"18th-Century Astronomer Herschel's Papers Now Public"
March 7th, 2012
March 7th, 2012
Historical archives are an invaluable resource for those who study the past, or for those of us who are merely curious about those earlier eras. This is even more true for archives of scientific papers, including seminal works in astronomy, because all science builds on the discoveries that came before.
Maintaining those archives can be costly, however. That's why it's good news to hear that the Ransom Center at the University of Texas -- home to the archival collection of the Herschel family papers -- has received a $10,000 grant from the Friends of the Center for History of Physics to catalog and rehouse the papers of astronomer John F.W. Herschel. The grant will also make it possible to create an online inventory of the full collection.
The Herschels really were the First Family of astronomy in the late 18th and early 19th centuries, dominating the field for nearly 100 years. The Ransom Center is adding John Herschel's correspondence to their already extensive collection of papers of John's father, William Herschel, and his sister Caroline.
The German-born William Herschel emigrated to England in his 20s, where he worked as a musician and chorister, before he fell in love with astronomy at 35. He initially rented a small reflecting telescope but its resolution capabilities were too limited. Since he lacked the funds to purchase a larger instrument, he decided to build his own. He made his own mirrors, too.

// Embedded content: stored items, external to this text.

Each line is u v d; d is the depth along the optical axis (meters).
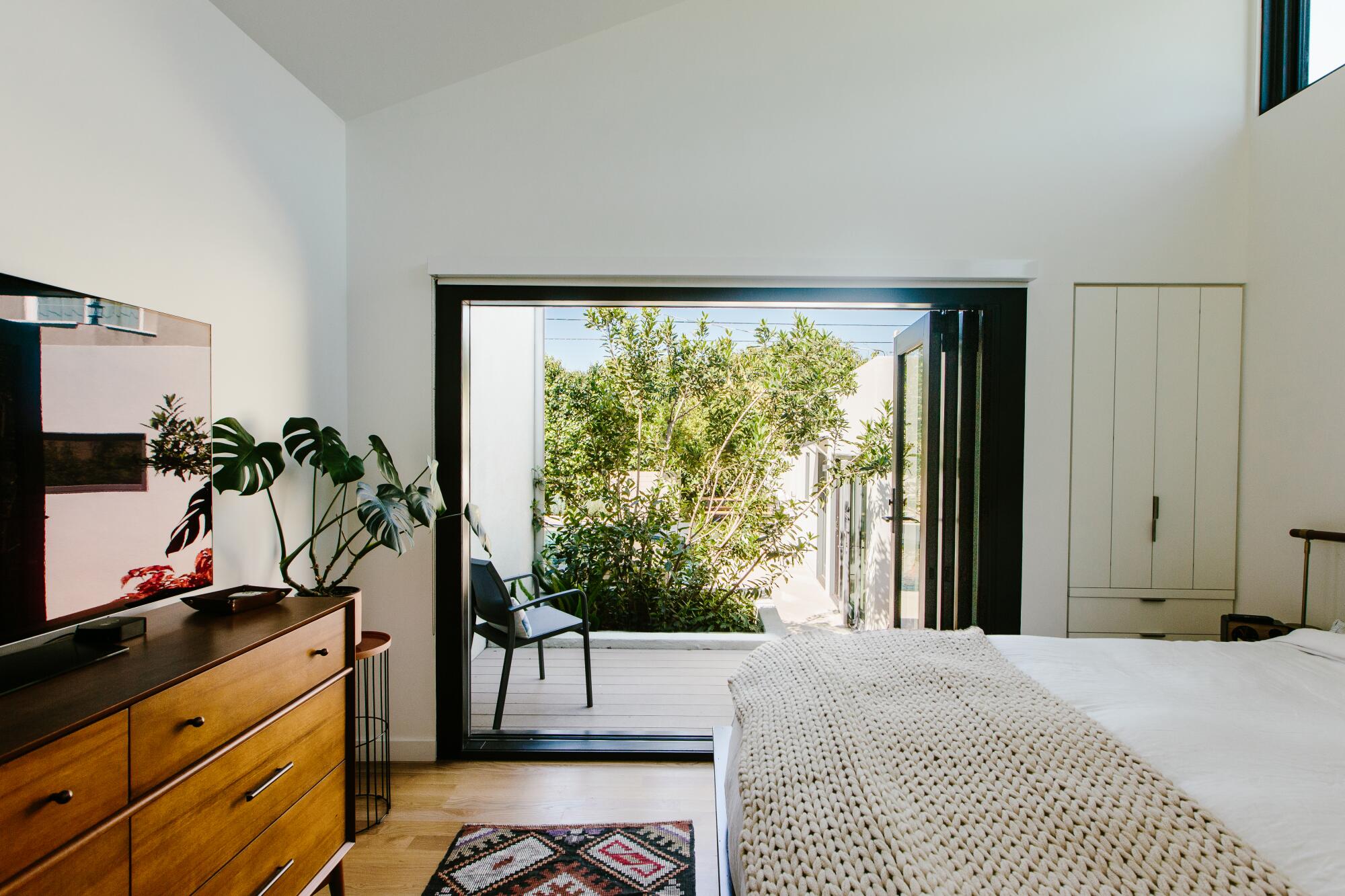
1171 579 2.43
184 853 1.18
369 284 2.48
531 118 2.47
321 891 1.81
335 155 2.41
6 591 1.12
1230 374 2.42
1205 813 0.96
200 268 1.73
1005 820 0.98
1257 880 0.82
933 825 0.98
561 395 4.58
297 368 2.19
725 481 4.74
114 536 1.35
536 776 2.41
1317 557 2.16
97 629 1.29
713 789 2.33
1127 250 2.42
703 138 2.45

His largest telescope, a 40-foot reflector, was the world's largest such instrument for the next 50 years. He used it to discover two of Saturn's moons in 1789, but most of his recorded observations were made with a smaller reflecting telescope -- like his discovery of the planet Uranus on March 13, 1781.
Herschel used a technique he called "star gauging": making sample counts of the stars in the field of view of his telescope to map out how they were arranged in space. He would stand on a ladder, train his telescope on a particular point and watch what crossed the field of view in a thin strip of the visible sky.
Then he would describe whatever he saw through the telescope to his sister, Caroline, below, who would dutifully write it down.
With Caroline's help, Herschel was able to observe all of the sky visible in Great Britain over a period of about 20 years. He catalogued some 2,500 nebulae and more than 90,000 stars
His sister became a prominent astronomer in her own right, thanks to his mentorship. A chlildhood bout with typhus stunted her growth, and she never grew taller than 4 feet, 3 inches. She joined William in England when she turned 22, initially as his housekeeper. But she proved an able student for his voice lessons, and he also taught her basic mathematics, although she never did memorize her multiplicaton tables. (She kept a cheat sheet in her pocket.)
As William's telescope manufacturing business prospered, Caroline began helping out by grinding and polishing the mirrors for the lenses. This sparked her interest in the stars, and William gave her a small telescope so she could look for comets -- comet hunting was all the rage in those days.
Not only did she end up discovering eight comets in her lifetime, she also detected several nebulae and carefully catalogued every single discovery she and William made for posterity. She drew the four illustrations of Halley's Comet at left when she was in her 80s.
Caroline was even elected to the Royal Astronomical Society, one of the first two women to be so honored, along with Mary Somerville.
And then there was John, William's son, who studied mathematics at Cambridge and was quite an accomplished chemist before following in his father's astronomical footsteps.
He invented the cyanotype photographic process and discovered that sodium thiosulfide was a solvent for silver halides -- a key element in making photographs permanent. He also was a strong advocate for the use of photography in astronomy.
When the Royal Astronomical Society was founded in 1820, John became one of the first members, and set about completing his father's mission to catalogue the entire sky. That meant bringing his family to the Cape of Good Hope in South Africa, so he could map the Southern Hemisphere.
He spent five years there,and his meticulous labors culminated in the 1864 publication of the "General Catalogue of Nebulae and Clusters," followed after his death by the "General Catalogue of 10,300 Multiple and Double Stars." The former was the antecedent of our modern NGC catalog.
That's just a quick overview of three fascinating lives. No doubt the Ransom Center's collection captures the day-to-day details and personal ruminations, as well as the scientific accomplishments, of this most impressive astronomical dynasty.